== Work request ==
Give back, word for word, the stretch of text from the start of the entries through the line that contains "עתידיות שייתנו מענה לצרכי החברה.", including both ends.

== Material to process ==
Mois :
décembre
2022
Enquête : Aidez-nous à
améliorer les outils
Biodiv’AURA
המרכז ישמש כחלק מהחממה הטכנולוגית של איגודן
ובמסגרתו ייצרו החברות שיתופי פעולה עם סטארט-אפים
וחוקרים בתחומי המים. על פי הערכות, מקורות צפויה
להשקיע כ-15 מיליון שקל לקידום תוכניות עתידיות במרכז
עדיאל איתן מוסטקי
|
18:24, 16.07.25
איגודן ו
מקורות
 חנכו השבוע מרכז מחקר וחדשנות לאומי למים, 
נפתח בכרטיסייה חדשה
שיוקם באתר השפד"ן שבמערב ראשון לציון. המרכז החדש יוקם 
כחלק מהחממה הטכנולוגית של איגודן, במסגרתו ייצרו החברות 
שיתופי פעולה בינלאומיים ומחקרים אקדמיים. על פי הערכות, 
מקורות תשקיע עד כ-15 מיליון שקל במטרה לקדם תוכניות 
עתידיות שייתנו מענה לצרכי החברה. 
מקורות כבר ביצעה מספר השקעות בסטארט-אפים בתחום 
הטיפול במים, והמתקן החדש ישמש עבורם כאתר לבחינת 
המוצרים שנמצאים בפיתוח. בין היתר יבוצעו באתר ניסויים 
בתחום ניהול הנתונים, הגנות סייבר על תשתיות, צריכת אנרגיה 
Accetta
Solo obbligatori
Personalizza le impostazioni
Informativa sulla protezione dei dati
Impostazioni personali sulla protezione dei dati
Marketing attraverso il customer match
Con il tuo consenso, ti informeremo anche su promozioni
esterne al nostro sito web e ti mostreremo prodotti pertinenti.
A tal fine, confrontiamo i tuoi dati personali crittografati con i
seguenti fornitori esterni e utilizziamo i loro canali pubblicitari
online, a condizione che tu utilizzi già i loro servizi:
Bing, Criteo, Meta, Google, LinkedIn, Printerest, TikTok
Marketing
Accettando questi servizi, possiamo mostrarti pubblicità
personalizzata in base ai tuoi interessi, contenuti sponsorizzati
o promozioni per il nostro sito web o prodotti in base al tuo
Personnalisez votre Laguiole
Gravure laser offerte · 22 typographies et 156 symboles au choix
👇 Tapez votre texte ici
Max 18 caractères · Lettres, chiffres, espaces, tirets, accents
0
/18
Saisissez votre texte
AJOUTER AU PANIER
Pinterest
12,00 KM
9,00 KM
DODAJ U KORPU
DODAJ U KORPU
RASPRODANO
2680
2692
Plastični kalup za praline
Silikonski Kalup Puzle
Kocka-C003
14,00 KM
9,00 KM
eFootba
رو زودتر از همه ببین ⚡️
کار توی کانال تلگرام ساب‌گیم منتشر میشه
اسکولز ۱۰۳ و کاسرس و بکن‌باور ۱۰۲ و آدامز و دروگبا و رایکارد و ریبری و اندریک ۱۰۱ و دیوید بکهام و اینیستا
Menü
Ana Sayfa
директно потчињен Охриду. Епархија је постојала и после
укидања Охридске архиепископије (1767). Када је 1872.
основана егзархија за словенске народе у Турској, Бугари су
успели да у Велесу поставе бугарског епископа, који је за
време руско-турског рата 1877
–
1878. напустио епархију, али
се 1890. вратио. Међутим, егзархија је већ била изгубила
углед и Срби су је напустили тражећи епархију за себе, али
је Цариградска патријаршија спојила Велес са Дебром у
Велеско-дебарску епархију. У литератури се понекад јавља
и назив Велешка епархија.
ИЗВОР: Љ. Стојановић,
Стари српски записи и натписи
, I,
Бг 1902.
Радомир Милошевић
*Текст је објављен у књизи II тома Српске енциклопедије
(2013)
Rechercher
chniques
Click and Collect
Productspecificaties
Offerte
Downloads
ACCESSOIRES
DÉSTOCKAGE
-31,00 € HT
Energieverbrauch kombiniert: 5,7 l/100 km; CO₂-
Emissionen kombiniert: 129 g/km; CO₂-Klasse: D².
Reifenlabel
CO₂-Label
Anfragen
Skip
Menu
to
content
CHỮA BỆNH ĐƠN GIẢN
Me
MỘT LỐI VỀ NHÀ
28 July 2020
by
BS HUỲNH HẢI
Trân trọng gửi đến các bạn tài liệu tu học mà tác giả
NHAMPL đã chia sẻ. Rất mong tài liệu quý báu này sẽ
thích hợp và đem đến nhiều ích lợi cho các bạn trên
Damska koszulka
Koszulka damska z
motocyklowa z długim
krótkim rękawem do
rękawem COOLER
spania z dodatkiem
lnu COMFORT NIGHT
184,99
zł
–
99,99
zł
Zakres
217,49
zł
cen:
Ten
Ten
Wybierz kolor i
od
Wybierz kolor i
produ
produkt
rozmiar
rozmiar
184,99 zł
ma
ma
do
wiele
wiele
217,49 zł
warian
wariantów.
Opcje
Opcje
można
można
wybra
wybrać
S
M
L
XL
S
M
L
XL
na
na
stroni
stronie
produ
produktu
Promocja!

== Task result ==
Mois :
décembre
2022
Enquête : Aidez-nous à
améliorer les outils
Biodiv’AURA
המרכז ישמש כחלק מהחממה הטכנולוגית של איגודן
ובמסגרתו ייצרו החברות שיתופי פעולה עם סטארט-אפים
וחוקרים בתחומי המים. על פי הערכות, מקורות צפויה
להשקיע כ-15 מיליון שקל לקידום תוכניות עתידיות במרכז
עדיאל איתן מוסטקי
|
18:24, 16.07.25
איגודן ו
מקורות
 חנכו השבוע מרכז מחקר וחדשנות לאומי למים, 
נפתח בכרטיסייה חדשה
שיוקם באתר השפד"ן שבמערב ראשון לציון. המרכז החדש יוקם 
כחלק מהחממה הטכנולוגית של איגודן, במסגרתו ייצרו החברות 
שיתופי פעולה בינלאומיים ומחקרים אקדמיים. על פי הערכות, 
מקורות תשקיע עד כ-15 מיליון שקל במטרה לקדם תוכניות 
עתידיות שייתנו מענה לצרכי החברה. 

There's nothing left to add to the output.